There are three great theophanies, or three hypostases, which are, in descending order: firstly, Beyond-Being or the Self, Absolute Reality, Âtmâ; secondly, Being or the Lord, who creates, reveals and judges; and thirdly, the manifested Divine Spirit, which Itself possesses three modes: the universal or archangelic Intellect, the Man-Logos, who reveals in a human language, and the Intellect in ourselves, which is "neither created or uncreated", and which confers upon the human species its central, axial and "pontifical" rank, one which is virtually divine with regard to other creatures.

The worth of man lies in his consciousness of the Absolute, and consequently in the integrality and depth of this consciousness; having lost sight of it by plunging himself into the world of phenomena viewed as such, man needs to be reminded of it by the celestial Message. This Message comes finally from "himself", not of course from his empirical "I" but from his immanent Selfhood, which is that of God and without which there would be no "I", whether human, angelic or other; the credibility of the Message results from the fact that it is what we are, both within ourselves and beyond ourselves. In the depths of transcendence is immanence, and in the depths of immanence, transcendence.

The human vocation is to realize that which constitutes man's raison d’être: a projection of God and, therefore, a bridge between earth and Heaven; or a point of view that allows God to see Himself starting from an other-than-Himself, even though this other, in the final analysis, can only be Himself, for God is known only through God.
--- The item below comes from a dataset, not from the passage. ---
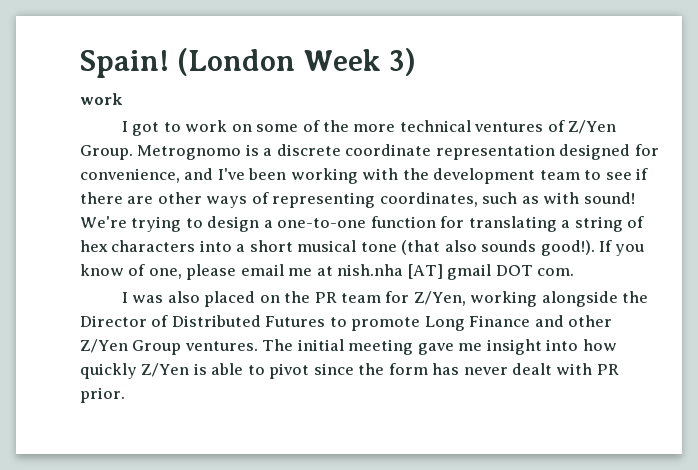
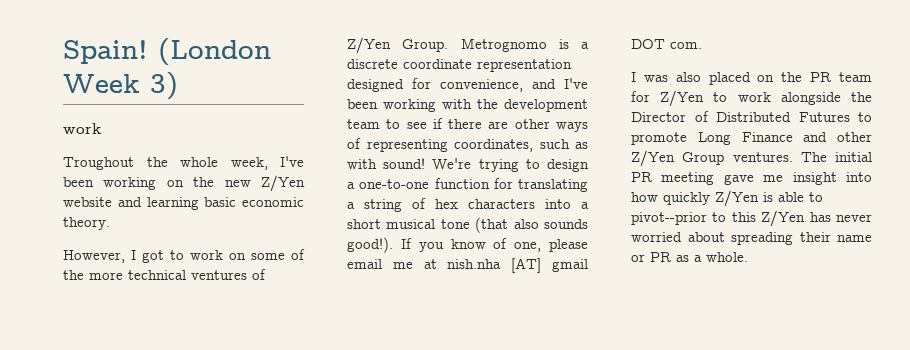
(123, 99) none -> [63,156,304,170] [63,175,305,192] [63,197,304,210] [63,217,110,230] [63,250,125,263] Troughout the whole week, I've been working on the new Z/Yen website and learning basic economic theory. // However,
[413,291,538,307] Z/Yen, working -> [660,90,771,107] Z/Yen to work
(344, 345) none -> [631,172,652,182] PR
[269,363,619,379] [80,387,125,403] pivot since the form has never dealt with PR prior. -> [631,210,872,227] [631,232,872,245] [631,252,748,262] pivot--prior to this Z/Yen has never worried about spreading their name or PR as a whole.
The passage from distinctive or mental knowledge to unitive or cardiac knowledge follows from the very content of thought: either we understand imperfectly what the notions of Absolute, Infinite, Essence, Substance, Unity mean, in which case we content ourselves with concepts − and this is what is done by philosophers in the conventional sense of the word; or else we understand these notions perfectly, in which case they oblige us, by virtue of their very content, to transcend conceptual separativity in order to find the Real in the depths of the Heart, not as adventurers, but by availing ourselves of the traditional means without which we can do nothing and are entitled to nothing. Transcendent and exclusive Substance then reveals Itself as immanent and inclusive. It could also be said that since God is All that is, it behooves us to know Him with all that we are; and to know What is infinitely lovable − since but for Him nothing would be lovable − is to love Him infinitely.

Every time man stands before God wholeheartedly − that is, "poor" and without being puffed up − he stands on the ground of absolute certitude, the certitude of his conditional salvation and the certitude of God. And that is why God has given us the gift of this supernatural key that is prayer: in order that we might stand before Him as in the primordial state, and as always and everywhere; or as in eternity.